▶ [TASK]
Below are entries. Pull out all lines containing "state".

Start of SUPPLIED DATA

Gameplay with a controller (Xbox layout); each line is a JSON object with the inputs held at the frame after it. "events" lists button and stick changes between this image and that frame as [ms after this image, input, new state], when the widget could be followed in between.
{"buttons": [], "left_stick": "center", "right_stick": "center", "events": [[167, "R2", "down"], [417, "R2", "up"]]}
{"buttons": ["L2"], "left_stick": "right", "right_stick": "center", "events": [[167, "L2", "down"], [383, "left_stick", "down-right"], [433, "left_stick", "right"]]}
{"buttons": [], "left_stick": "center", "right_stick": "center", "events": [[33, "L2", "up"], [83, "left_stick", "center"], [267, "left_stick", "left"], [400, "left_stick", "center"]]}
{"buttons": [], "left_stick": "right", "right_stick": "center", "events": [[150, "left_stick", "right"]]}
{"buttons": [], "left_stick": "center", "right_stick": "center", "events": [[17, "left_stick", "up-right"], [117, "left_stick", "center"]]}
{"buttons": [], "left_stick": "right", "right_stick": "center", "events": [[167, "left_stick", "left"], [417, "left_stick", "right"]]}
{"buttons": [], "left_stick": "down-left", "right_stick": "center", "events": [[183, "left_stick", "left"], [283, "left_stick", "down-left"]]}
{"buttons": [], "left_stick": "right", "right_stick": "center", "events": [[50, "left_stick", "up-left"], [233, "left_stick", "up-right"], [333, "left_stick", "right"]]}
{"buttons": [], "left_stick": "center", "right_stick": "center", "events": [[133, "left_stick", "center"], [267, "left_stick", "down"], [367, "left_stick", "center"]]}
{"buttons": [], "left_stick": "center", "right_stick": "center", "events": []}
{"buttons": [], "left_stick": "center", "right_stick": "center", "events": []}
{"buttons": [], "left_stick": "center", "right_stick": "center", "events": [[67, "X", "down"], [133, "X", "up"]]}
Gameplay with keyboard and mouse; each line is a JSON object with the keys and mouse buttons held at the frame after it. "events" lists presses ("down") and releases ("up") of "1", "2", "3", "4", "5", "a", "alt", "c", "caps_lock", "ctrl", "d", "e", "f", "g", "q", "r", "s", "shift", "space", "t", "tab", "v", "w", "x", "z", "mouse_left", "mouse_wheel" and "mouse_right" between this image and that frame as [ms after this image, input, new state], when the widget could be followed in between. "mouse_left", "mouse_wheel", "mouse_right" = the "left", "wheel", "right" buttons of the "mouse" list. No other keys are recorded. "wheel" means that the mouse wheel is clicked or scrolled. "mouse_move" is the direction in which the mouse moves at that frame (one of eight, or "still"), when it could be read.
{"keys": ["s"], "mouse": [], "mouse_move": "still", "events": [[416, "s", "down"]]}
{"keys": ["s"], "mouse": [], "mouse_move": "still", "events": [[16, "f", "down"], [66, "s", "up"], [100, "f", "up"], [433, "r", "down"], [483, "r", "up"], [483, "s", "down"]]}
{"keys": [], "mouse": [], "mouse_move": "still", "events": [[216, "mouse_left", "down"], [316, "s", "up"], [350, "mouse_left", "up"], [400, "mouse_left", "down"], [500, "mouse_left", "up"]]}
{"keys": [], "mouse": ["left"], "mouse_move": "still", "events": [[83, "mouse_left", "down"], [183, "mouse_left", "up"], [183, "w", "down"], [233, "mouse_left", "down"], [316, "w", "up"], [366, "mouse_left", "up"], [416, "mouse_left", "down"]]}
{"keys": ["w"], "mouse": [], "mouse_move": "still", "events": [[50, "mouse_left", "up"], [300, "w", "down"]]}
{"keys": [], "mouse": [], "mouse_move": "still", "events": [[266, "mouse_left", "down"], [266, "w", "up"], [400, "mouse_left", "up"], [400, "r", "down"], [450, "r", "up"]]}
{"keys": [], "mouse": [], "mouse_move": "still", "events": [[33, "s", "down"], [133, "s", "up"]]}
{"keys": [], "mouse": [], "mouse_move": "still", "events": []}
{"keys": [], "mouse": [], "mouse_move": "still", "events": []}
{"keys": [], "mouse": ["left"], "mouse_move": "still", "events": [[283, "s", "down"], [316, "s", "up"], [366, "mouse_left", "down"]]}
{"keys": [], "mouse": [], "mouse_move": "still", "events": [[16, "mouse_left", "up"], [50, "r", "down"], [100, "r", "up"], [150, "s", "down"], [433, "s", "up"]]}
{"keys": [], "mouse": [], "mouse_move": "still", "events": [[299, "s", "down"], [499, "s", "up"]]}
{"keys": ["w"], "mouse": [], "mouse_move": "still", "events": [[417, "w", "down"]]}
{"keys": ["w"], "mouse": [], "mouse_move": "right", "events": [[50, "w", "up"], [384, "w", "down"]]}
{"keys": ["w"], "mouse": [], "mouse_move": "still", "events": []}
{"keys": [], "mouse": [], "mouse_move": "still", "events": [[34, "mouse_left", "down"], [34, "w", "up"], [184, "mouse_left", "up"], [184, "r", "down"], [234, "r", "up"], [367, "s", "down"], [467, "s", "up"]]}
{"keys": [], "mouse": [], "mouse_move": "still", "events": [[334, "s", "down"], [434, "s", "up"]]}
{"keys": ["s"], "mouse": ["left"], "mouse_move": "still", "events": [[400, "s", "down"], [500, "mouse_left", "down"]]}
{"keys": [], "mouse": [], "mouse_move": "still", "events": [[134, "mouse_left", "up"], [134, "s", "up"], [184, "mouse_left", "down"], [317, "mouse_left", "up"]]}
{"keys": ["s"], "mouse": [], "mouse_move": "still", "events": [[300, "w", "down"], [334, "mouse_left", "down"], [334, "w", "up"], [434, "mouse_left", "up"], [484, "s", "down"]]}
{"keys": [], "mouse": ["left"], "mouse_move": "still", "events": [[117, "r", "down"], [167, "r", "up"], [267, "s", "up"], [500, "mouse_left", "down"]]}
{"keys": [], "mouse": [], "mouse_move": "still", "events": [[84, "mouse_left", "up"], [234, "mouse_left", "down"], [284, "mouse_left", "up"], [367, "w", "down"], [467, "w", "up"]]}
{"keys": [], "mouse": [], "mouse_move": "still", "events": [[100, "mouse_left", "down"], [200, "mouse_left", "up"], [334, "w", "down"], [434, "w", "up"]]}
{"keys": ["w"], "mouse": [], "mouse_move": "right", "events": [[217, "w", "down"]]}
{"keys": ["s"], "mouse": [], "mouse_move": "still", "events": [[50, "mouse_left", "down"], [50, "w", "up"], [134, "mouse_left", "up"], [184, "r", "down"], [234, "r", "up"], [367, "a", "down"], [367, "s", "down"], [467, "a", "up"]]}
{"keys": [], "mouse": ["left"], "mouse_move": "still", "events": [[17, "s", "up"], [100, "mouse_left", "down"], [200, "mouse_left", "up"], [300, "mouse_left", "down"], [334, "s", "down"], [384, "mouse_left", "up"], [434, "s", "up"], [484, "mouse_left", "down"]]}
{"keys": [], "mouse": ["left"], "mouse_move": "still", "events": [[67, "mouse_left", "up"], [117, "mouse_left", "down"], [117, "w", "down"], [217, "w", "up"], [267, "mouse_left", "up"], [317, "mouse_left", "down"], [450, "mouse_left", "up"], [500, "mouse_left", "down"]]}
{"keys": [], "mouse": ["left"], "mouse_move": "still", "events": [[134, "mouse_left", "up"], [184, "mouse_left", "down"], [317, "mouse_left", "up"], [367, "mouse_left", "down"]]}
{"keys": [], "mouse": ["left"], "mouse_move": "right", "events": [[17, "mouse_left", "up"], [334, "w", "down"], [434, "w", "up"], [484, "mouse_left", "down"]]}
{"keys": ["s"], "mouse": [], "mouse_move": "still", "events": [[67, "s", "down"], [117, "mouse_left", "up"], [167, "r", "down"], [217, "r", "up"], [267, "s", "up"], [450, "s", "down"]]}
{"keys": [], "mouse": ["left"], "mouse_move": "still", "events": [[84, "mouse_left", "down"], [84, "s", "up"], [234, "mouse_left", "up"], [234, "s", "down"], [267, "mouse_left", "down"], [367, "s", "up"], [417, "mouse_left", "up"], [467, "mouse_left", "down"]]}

End of SUPPLIED DATA

▶ [ANSWER TO THE PROBLEM]
Gameplay with a controller (Xbox layout); each line is a JSON object with the inputs held at the frame after it. "events" lists button and stick changes between this image and that frame as [ms after this image, input, new state], when the widget could be followed in between.
Gameplay with keyboard and mouse; each line is a JSON object with the keys and mouse buttons held at the frame after it. "events" lists presses ("down") and releases ("up") of "1", "2", "3", "4", "5", "a", "alt", "c", "caps_lock", "ctrl", "d", "e", "f", "g", "q", "r", "s", "shift", "space", "t", "tab", "v", "w", "x", "z", "mouse_left", "mouse_wheel" and "mouse_right" between this image and that frame as [ms after this image, input, new state], when the widget could be followed in between. "mouse_left", "mouse_wheel", "mouse_right" = the "left", "wheel", "right" buttons of the "mouse" list. No other keys are recorded. "wheel" means that the mouse wheel is clicked or scrolled. "mouse_move" is the direction in which the mouse moves at that frame (one of eight, or "still"), when it could be read.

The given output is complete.